Big Data actually refers to immense datasets that are collected in fields as diverse as astronomy and genomics. As Wikipedia tells it, “as of 2012, every day 2.5 quintillion (2.5×1018) bytes of data were created”, so there are a lot of data about.
The dynamic of Big Data is the search for relationships among these data and teasing out correlations that may not be obvious from the constituent datasets that comprise it. Our technical capacity to search immense data repositories means that correlations can be found in a way never before possible.
In their new book Big Data: a revolution that will transform how we live, work and think, Viktor Mayer-Schönberger, an internet governance academic from Oxford, and Kenneth Cukier, the data editor of The Economist, recount an interesting example of how Big Data, collected by Google from the three billion search requests it receives each day, was used to track influenza in the US.
Google took the 50 million most common search terms used by Americans and compared the list with Centers for Disease Control (CDC) data on the spread of seasonal flu between 2003 and 2008.
After stupendous computer activity, they settled on 45 search terms that were strongly correlated with official figures. These included many obvious terms such as flu, cough, medications for cough but others that were not so obviously linked.
As Mayer-Schönberger and Cukier point out in their book, unlike the CDC, “they could tell it in near real time, not a week or two after the fact”. Although not without their critics and errors, Google flu trends are now available for many countries.
The authors concede that there is no universally accepted definition of Big Data, but rather see the term as referring to “things one can do at a large scale that cannot be done at a smaller one, to extract new insights or create new forms of value, in ways that change markets, organizations, the relationship between citizens and government, and more”.
Our capacity to collect, link and analyse data electronically is growing exponentially.
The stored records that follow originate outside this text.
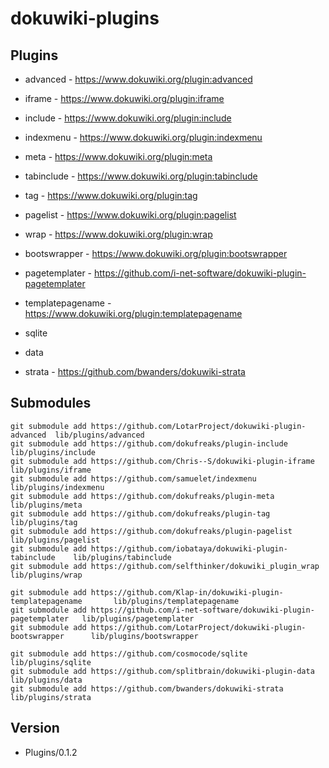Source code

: # dokuwiki-plugins

## Plugins

- advanced      - https://www.dokuwiki.org/plugin:advanced
- iframe        - https://www.dokuwiki.org/plugin:iframe
- include       - https://www.dokuwiki.org/plugin:include
- indexmenu     - https://www.dokuwiki.org/plugin:indexmenu
- meta          - https://www.dokuwiki.org/plugin:meta
- tabinclude    - https://www.dokuwiki.org/plugin:tabinclude
- tag           - https://www.dokuwiki.org/plugin:tag
- pagelist      - https://www.dokuwiki.org/plugin:pagelist
- wrap          - https://www.dokuwiki.org/plugin:wrap

- bootswrapper  - https://www.dokuwiki.org/plugin:bootswrapper
- pagetemplater - https://github.com/i-net-software/dokuwiki-plugin-pagetemplater
- templatepagename - https://www.dokuwiki.org/plugin:templatepagename

- sqlite
- data
- strata        - https://github.com/bwanders/dokuwiki-strata

## Submodules

    git submodule add https://github.com/LotarProject/dokuwiki-plugin-advanced  lib/plugins/advanced
    git submodule add https://github.com/dokufreaks/plugin-include              lib/plugins/include
    git submodule add https://github.com/Chris--S/dokuwiki-plugin-iframe        lib/plugins/iframe
    git submodule add https://github.com/samuelet/indexmenu                     lib/plugins/indexmenu
    git submodule add https://github.com/dokufreaks/plugin-meta                 lib/plugins/meta
    git submodule add https://github.com/dokufreaks/plugin-tag                  lib/plugins/tag
    git submodule add https://github.com/dokufreaks/plugin-pagelist             lib/plugins/pagelist
    git submodule add https://github.com/iobataya/dokuwiki-plugin-tabinclude    lib/plugins/tabinclude
    git submodule add https://github.com/selfthinker/dokuwiki_plugin_wrap       lib/plugins/wrap
    
    git submodule add https://github.com/Klap-in/dokuwiki-plugin-templatepagename       lib/plugins/templatepagename
    git submodule add https://github.com/i-net-software/dokuwiki-plugin-pagetemplater   lib/plugins/pagetemplater
    git submodule add https://github.com/LotarProject/dokuwiki-plugin-bootswrapper      lib/plugins/bootswrapper

    git submodule add https://github.com/cosmocode/sqlite                       lib/plugins/sqlite
    git submodule add https://github.com/splitbrain/dokuwiki-plugin-data        lib/plugins/data
    git submodule add https://github.com/bwanders/dokuwiki-strata               lib/plugins/strata

## Version

* Plugins/0.1.2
Mayer-Schönberger and Cukier draw a parallel between the present and the era that followed the invention of the Guttenberg printing press around 1439.
In the half-century starting in 1453, they quote an estimate that eight million books were printed, “more than all the scribes of Europe had produced since the founding of Constantinople 1,200 years earlier”.
In 2003, following a decade of effort, the human genome was sequenced — “Now… a single facility can sequence that much DNA in a day”.
And because Big Data includes all the data available, population samples will no longer be needed in the way they are today and the work of statisticians will be redefined.
There are many features of Big Data to ponder for medicine. How will we practise with more information about correlation and less about causation?
If Big Data shows that people who take regular exercise have better cancer survival, what will we advise our patients? Is the correlation sufficient to advise them to exercise, even though the causal pathway is not known?
This will increase our need, and that of our patients, to live with uncertainty.
What meaning does privacy and even confidentiality have in this new age?
We should surely be thinking about and discussing these things now.
Professor Stephen Leeder is the editor in chief of the MJA and professor of public health and community medicine at the University of Sydney.
Jane McCredie is on leave.
Potential COI: The author’s son Nick is country director of Google France.